Thermography is a full class of evaluation methods which came from industry into analysis of art. The method is based on the premise that the internal structure of the analyzed object affects the surface temperature pattern. This fact allows for concluding on the internal structure by seeing how surface temperature evolves in time.
During the analysis the piece of art is stimulated with a short light flash which slightly (several degrees) increases its temperature. The surface temperature is recorded by a thermal camera as a series of snapshots. These snapshots are mathematically processed then in order to extract necessary information. These raw thermographic data undergo mathematical processing and final result image is extracted.

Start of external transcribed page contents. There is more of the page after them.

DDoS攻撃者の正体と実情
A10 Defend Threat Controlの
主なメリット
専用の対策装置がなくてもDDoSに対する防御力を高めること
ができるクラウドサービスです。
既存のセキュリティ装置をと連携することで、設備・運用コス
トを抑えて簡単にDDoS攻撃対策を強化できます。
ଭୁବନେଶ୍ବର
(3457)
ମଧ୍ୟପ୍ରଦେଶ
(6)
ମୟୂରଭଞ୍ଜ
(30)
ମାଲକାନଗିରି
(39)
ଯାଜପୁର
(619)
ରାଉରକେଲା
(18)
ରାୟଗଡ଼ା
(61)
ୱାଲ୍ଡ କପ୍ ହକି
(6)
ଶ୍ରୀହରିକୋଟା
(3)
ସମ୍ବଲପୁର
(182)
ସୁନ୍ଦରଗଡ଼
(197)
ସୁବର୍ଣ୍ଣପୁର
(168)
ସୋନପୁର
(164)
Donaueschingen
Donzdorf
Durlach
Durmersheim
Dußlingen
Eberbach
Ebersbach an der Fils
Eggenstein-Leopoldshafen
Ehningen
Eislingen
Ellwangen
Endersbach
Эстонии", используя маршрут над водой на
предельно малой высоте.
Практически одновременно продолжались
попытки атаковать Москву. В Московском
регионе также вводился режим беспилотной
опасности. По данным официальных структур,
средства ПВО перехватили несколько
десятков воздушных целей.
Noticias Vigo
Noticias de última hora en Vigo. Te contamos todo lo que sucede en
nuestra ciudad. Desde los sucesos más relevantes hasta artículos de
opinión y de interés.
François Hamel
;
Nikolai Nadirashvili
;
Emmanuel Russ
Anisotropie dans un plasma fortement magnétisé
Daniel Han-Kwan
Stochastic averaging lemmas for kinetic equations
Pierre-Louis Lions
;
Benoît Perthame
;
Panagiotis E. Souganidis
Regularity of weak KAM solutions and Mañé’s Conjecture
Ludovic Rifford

Thermography utilizes middle and far infrared bands (3-5 mkm and 8-14 mkm). A typical thermographic setup includes thermal imager, flash system and the computer for frame grabbing.
Thermography is extremely useful when it is necessary to detect the presence of subsurface detachment defects. These can be hardly (or not at all) detectable by infrared vision because of the depth of structural defects. On the other hand, X-ray radiography may also be of little use because of the extremely small thickness of detachments. For example, in the figure below one can see the result of inspection of an unattributed portrait. The coat of the person in the picture is painted with some kind of carbon-containing pigment like ivory black, which makes it opaque to infrared. Revealing the necklace in this case was possible by the means of thermographic analysis only.
Advanced algorithms applied to raw thermographic data collected from the works of art analyzed allow for separation of patterns which correspond to different structural features such as the surface drawing, defect(s) and the structure of the support.